## Brief
Please repeat, exactly as written, every line from the one containing "подкасты РИА Новости" through the last line of the records, both included, and leave out any pictures.

## Recorded data
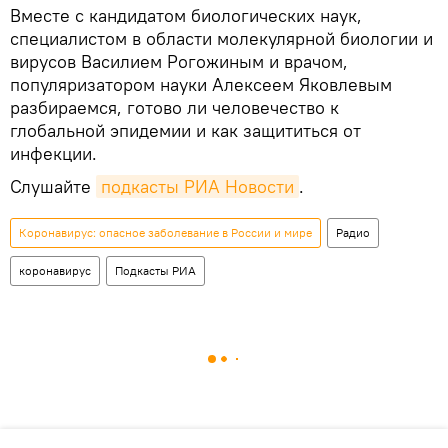
Вместе c кандидатом биологических наук,
специалистом в области молекулярной биологии и
вирусов Василием Рогожиным и врачом,
популяризатором науки Алексеем Яковлевым
разбираемся, готово ли человечество к
глобальной эпидемии и как защититься от
инфекции.
Слушайте
подкасты РИА Новости
.
Коронавирус: опасное заболевание в России и мире
Радио
коронавирус
Подкасты РИА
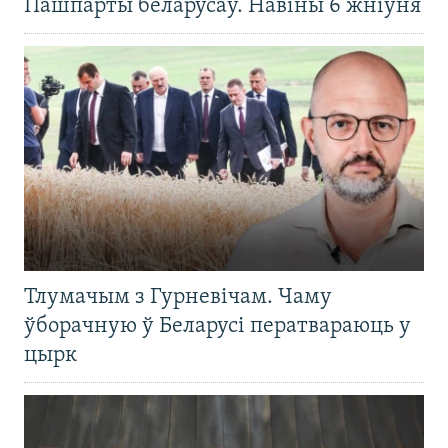
Пашпарты беларусаў. Навіны 6 жніўня
Тлумачым з Гурневічам. Чаму
ўборачную ў Беларусі ператвараюць у
цырк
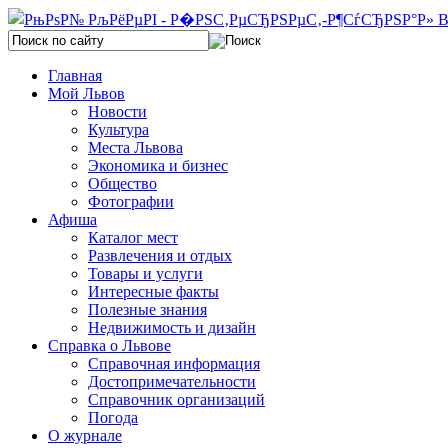
Главная
Мой Львов
Новости
Культура
Места Львова
Экономика и бизнес
Общество
Фотографии
Афиша
Каталог мест
Развлечения и отдых
Товары и услуги
Интересные факты
Полезные знания
Недвижимость и дизайн
Справка о Львове
Справочная информация
Достопримечательности
Справочник организаций
Погода
О журнале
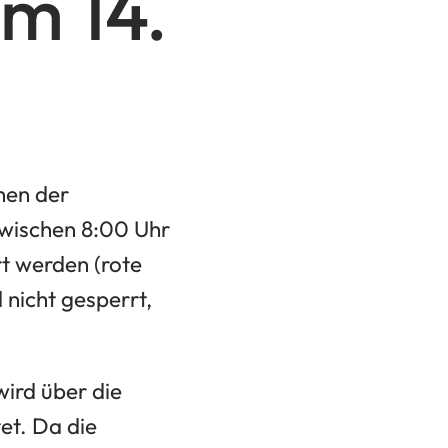
m 14.
hen der
zwischen 8:00 Uhr
rt werden (rote
d nicht gesperrt,
wird über die
et. Da die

## Task response
подкасты РИА Новости
.
Коронавирус: опасное заболевание в России и мире
Радио
коронавирус
Подкасты РИА
Пашпарты беларусаў. Навіны 6 жніўня
Тлумачым з Гурневічам. Чаму
ўборачную ў Беларусі ператвараюць у
цырк
Главная
Мой Львов
Новости
Культура
Места Львова
Экономика и бизнес
Общество
Фотографии
Афиша
Каталог мест
Развлечения и отдых
Товары и услуги
Интересные факты
Полезные знания
Недвижимость и дизайн
Справка о Львове
Справочная информация
Достопримечательности
Справочник организаций
Погода
О журнале
m 14.
hen der
zwischen 8:00 Uhr
rt werden (rote
d nicht gesperrt,
wird über die
et. Da die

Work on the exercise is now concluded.